• **EXCERPTED RECORDS**:
= = = =

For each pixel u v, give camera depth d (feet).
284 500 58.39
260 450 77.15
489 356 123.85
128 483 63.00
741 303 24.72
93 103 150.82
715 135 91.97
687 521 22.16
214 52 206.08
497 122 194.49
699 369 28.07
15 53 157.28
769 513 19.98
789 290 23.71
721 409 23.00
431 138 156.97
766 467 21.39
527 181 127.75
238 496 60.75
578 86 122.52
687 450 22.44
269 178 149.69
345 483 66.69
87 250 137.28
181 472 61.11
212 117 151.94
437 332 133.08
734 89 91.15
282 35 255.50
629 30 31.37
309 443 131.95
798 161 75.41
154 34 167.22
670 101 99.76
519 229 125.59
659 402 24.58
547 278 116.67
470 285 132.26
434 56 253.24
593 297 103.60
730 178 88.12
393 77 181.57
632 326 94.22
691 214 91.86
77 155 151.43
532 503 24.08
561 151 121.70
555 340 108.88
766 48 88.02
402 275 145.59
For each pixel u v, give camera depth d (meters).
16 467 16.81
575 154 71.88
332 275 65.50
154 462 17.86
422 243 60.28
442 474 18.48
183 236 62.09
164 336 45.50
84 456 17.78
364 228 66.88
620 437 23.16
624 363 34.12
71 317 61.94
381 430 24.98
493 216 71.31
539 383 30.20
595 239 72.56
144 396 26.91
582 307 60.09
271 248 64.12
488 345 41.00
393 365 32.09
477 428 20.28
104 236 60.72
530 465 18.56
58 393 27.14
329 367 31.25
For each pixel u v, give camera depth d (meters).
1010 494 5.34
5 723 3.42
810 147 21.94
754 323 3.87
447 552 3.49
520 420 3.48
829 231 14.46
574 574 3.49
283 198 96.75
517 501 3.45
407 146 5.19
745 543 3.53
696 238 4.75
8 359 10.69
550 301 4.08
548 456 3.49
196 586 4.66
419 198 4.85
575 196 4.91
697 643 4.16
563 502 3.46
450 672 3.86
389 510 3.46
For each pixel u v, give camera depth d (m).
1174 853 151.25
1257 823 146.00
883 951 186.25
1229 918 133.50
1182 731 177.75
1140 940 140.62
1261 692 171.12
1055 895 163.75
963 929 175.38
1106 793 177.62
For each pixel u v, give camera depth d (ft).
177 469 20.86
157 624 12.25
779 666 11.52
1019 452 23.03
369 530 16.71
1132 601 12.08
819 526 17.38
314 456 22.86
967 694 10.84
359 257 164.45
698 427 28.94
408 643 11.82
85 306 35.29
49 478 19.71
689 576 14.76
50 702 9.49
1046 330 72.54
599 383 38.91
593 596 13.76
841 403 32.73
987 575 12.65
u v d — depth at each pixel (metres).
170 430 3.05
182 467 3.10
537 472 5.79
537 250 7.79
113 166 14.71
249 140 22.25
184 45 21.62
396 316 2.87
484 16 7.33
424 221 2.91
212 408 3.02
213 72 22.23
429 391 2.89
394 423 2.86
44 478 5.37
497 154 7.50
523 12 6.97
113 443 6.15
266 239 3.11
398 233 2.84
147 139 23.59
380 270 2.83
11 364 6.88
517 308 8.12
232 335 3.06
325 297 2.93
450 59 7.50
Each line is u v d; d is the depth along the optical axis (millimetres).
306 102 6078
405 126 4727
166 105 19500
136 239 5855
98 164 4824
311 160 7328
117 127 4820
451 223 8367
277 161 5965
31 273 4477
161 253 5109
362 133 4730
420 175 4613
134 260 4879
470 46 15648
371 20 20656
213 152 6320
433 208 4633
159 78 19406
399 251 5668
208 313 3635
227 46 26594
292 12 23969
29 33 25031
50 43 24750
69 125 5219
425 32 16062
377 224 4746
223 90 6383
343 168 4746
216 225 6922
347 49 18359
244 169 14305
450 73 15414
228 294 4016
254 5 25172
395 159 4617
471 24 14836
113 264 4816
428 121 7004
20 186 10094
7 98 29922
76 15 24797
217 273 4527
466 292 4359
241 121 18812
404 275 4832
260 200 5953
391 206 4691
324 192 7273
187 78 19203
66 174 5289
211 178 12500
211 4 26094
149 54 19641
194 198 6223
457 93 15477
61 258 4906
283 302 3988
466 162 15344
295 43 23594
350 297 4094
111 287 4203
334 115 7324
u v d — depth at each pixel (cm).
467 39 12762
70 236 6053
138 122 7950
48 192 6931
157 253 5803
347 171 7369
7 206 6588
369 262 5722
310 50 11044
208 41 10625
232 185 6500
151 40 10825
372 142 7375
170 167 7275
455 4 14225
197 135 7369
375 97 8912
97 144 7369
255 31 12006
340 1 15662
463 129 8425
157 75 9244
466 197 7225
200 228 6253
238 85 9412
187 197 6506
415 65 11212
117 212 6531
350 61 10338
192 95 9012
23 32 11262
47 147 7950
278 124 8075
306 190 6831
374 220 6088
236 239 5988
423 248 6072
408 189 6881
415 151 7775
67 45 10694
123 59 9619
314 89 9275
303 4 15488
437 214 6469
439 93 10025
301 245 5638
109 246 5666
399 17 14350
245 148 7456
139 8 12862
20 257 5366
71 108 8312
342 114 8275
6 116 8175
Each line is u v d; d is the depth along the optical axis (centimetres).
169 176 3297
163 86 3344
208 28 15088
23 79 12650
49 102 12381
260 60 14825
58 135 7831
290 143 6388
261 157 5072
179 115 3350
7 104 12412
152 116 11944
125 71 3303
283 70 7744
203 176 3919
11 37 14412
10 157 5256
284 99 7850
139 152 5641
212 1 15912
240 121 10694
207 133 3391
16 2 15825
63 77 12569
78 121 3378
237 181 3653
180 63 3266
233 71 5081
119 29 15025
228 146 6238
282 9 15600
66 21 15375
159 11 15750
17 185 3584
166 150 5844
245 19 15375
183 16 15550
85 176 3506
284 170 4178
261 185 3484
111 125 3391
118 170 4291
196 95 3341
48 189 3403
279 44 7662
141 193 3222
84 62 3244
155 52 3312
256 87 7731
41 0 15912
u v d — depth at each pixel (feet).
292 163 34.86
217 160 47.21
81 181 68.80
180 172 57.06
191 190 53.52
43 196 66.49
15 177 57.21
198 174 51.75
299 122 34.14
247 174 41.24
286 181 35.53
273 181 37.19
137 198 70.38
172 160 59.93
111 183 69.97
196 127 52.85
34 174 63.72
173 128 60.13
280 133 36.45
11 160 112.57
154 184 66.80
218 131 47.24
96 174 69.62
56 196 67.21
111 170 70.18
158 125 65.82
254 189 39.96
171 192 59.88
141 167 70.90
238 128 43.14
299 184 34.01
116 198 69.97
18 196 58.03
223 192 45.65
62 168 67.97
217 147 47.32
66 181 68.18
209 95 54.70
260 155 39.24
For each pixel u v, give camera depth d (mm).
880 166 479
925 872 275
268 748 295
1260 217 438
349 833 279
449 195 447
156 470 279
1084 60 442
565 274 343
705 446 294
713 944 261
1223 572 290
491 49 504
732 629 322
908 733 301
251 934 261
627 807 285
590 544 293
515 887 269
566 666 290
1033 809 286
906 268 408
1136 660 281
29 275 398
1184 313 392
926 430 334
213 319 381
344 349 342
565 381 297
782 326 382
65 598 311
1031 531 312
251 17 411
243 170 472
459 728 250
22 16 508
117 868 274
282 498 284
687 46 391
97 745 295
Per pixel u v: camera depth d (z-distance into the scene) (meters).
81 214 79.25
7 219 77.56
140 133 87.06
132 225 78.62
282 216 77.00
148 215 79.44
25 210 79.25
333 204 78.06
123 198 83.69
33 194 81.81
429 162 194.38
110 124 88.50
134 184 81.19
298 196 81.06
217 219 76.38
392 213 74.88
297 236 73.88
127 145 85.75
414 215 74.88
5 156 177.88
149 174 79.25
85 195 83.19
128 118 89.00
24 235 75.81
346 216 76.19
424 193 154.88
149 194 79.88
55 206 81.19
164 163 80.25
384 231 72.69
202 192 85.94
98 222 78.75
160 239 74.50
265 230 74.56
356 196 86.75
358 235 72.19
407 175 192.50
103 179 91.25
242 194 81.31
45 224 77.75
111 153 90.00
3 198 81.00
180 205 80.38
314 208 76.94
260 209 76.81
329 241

= = = =

• **WORK ITEM**: When the word "feet" turns up on a line of the material above, copy that line.

• **RESPONSE BOX**:
For each pixel u v, give camera depth d (feet).
u v d — depth at each pixel (feet).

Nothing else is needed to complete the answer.